= About this task =
Reproduce the text of every entry below, switching each "INTERACCIONES" for "REACCIONES" and leaving everything else unchanged. Omit the pictures from your answer.

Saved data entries
* * * * *
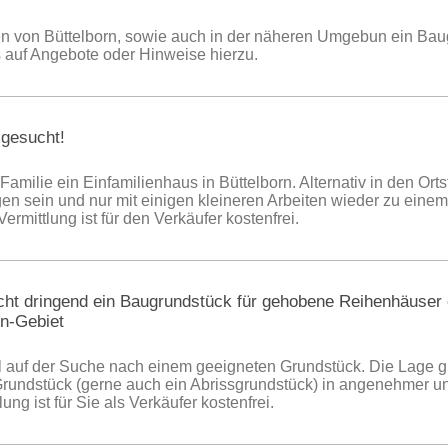
ilen von Büttelborn, sowie auch in der näheren Umgebun ein Baug
 auf Angebote oder Hinweise hierzu.
 gesucht!
e Familie ein Einfamilienhaus in Büttelborn. Alternativ in den Or
gen sein und nur mit einigen kleineren Arbeiten wieder zu ein
Vermittlung ist für den Verkäufer kostenfrei.
sucht dringend ein Baugrundstück für gehobene Reihenhäuser
n-Gebiet
ell auf der Suche nach einem geeigneten Grundstück. Die Lage g
rundstück (gerne auch ein Abrissgrundstück) in angenehmer u
ng ist für Sie als Verkäufer kostenfrei.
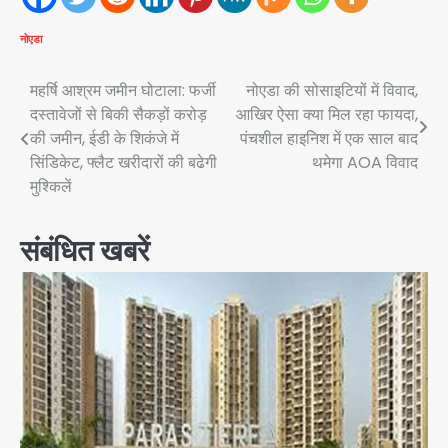
नोएडा
Post
महर्षि आश्रम जमीन घोटाला: फर्जी
नोएडा की सोसाइटियों में विवाद,
दस्तावेजों से बिकी सैकड़ों करोड़
आखिर ऐसा क्या मिल रहा फायदा,
navigation
की जमीन, ईडी के शिकंजे में
पंचशील हाइनिश में एक साल बाद
सिंडिकेट, फ्लैट खरीदारों की बढेगी
थमेगा AOA विवाद
मुश्किलें
संबंधित खबरें
एंटी-बर्गलरी सेल की बड़ी कामयाबी, चोरी के
माल की खरीद-फरोख्त करने वाले गिरोह का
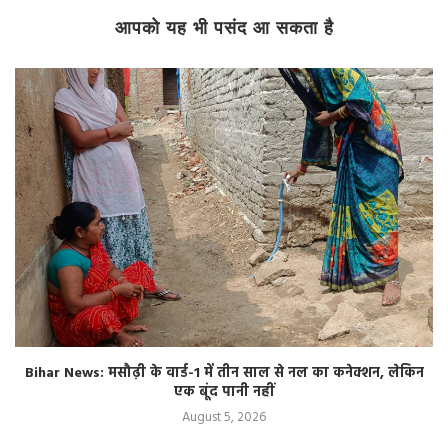
आपको यह भी पसंद आ सकता है
Bihar News: मसौढ़ी के वार्ड-1 में तीन साल से नल का कनेक्शन, लेकिन
एक बूंद पानी नहीं
August 5, 2026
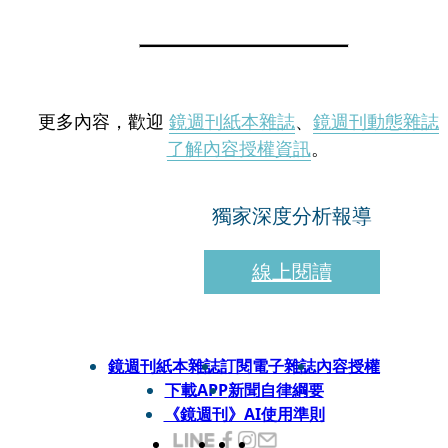
更多內容，歡迎
鏡週刊紙本雜誌
、
鏡週刊動態雜誌
了解內容授權資訊
。
獨家深度分析報導
線上閱讀
鏡週刊紙本雜誌
訂閱電子雜誌
內容授權
下載APP
新聞自律綱要
《鏡週刊》AI使用準則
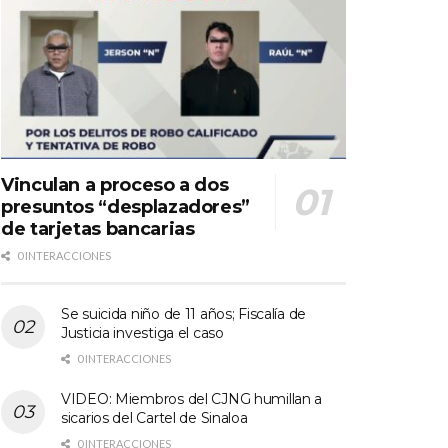
Vinculan a proceso a dos
presuntos “desplazadores”
de tarjetas bancarias
0 INTERACCIONES
Se suicida niño de 11 años; Fiscalía de
Justicia investiga el caso
0 INTERACCIONES
VIDEO: Miembros del CJNG humillan a
sicarios del Cartel de Sinaloa
0 INTERACCIONES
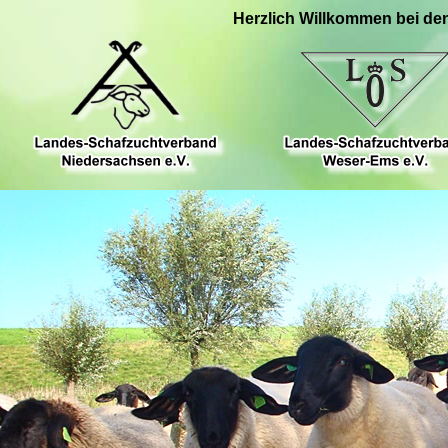
Herzlich Willkommen bei de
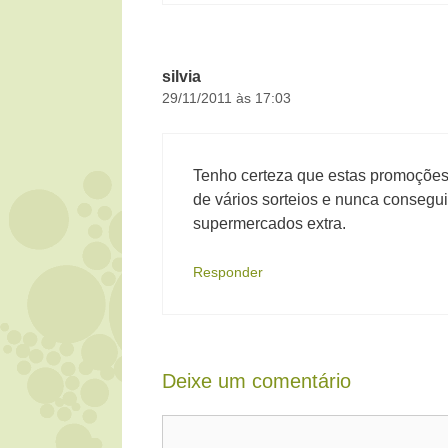
silvia
29/11/2011 às 17:03
Tenho certeza que estas promoções 
de vários sorteios e nunca consegu
supermercados extra.
Responder
Deixe um comentário
Comentário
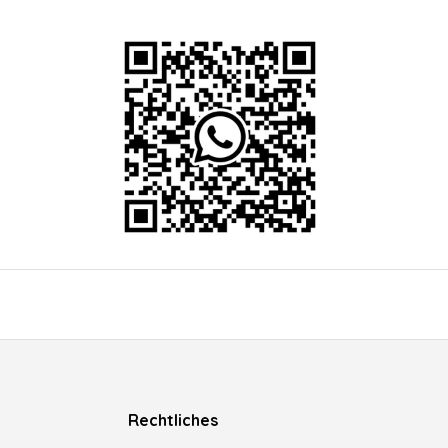
Rechtliches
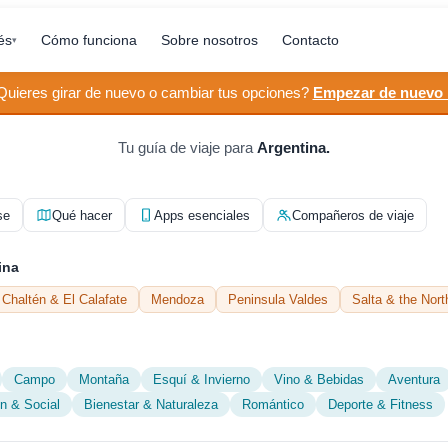
és
Cómo funciona
Sobre nosotros
Contacto
▾
Quieres girar de nuevo o cambiar tus opciones?
Empezar de nuevo
Tu guía de viaje para
Argentina.
se
Qué hacer
Apps esenciales
Compañeros de viaje
ina
 Chaltén & El Calafate
Mendoza
Peninsula Valdes
Salta & the Nor
Campo
Montaña
Esquí & Invierno
Vino & Bebidas
Aventura
ón & Social
Bienestar & Naturaleza
Romántico
Deporte & Fitness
* * * * *
= The completed task =
ilen von Büttelborn, sowie auch in der näheren Umgebun ein Baug
 auf Angebote oder Hinweise hierzu.
 gesucht!
e Familie ein Einfamilienhaus in Büttelborn. Alternativ in den Or
gen sein und nur mit einigen kleineren Arbeiten wieder zu ein
Vermittlung ist für den Verkäufer kostenfrei.
sucht dringend ein Baugrundstück für gehobene Reihenhäuser
n-Gebiet
ell auf der Suche nach einem geeigneten Grundstück. Die Lage g
rundstück (gerne auch ein Abrissgrundstück) in angenehmer u
ng ist für Sie als Verkäufer kostenfrei.
नोएडा
Post
महर्षि आश्रम जमीन घोटाला: फर्जी
नोएडा की सोसाइटियों में विवाद,
दस्तावेजों से बिकी सैकड़ों करोड़
आखिर ऐसा क्या मिल रहा फायदा,
navigation
की जमीन, ईडी के शिकंजे में
पंचशील हाइनिश में एक साल बाद
सिंडिकेट, फ्लैट खरीदारों की बढेगी
थमेगा AOA विवाद
मुश्किलें
संबंधित खबरें
एंटी-बर्गलरी सेल की बड़ी कामयाबी, चोरी के
माल की खरीद-फरोख्त करने वाले गिरोह का
आपको यह भी पसंद आ सकता है
Bihar News: मसौढ़ी के वार्ड-1 में तीन साल से नल का कनेक्शन, लेकिन
एक बूंद पानी नहीं
August 5, 2026
更多內容，歡迎
鏡週刊紙本雜誌
、
鏡週刊動態雜誌
了解內容授權資訊
。
獨家深度分析報導
線上閱讀
鏡週刊紙本雜誌
訂閱電子雜誌
內容授權
下載APP
新聞自律綱要
《鏡週刊》AI使用準則
Vinculan a proceso a dos
presuntos “desplazadores”
de tarjetas bancarias
0 REACCIONES
Se suicida niño de 11 años; Fiscalía de
Justicia investiga el caso
0 REACCIONES
VIDEO: Miembros del CJNG humillan a
sicarios del Cartel de Sinaloa
0 REACCIONES
Herzlich Willkommen bei de
silvia
29/11/2011 às 17:03
Tenho certeza que estas promoções 
de vários sorteios e nunca consegu
supermercados extra.
Responder
Deixe um comentário
Comentário
Rechtliches
és
Cómo funciona
Sobre nosotros
Contacto
▾
Quieres girar de nuevo o cambiar tus opciones?
Empezar de nuevo
Tu guía de viaje para
Argentina.
se
Qué hacer
Apps esenciales
Compañeros de viaje
ina
 Chaltén & El Calafate
Mendoza
Peninsula Valdes
Salta & the Nor
Campo
Montaña
Esquí & Invierno
Vino & Bebidas
Aventura
ón & Social
Bienestar & Naturaleza
Romántico
Deporte & Fitness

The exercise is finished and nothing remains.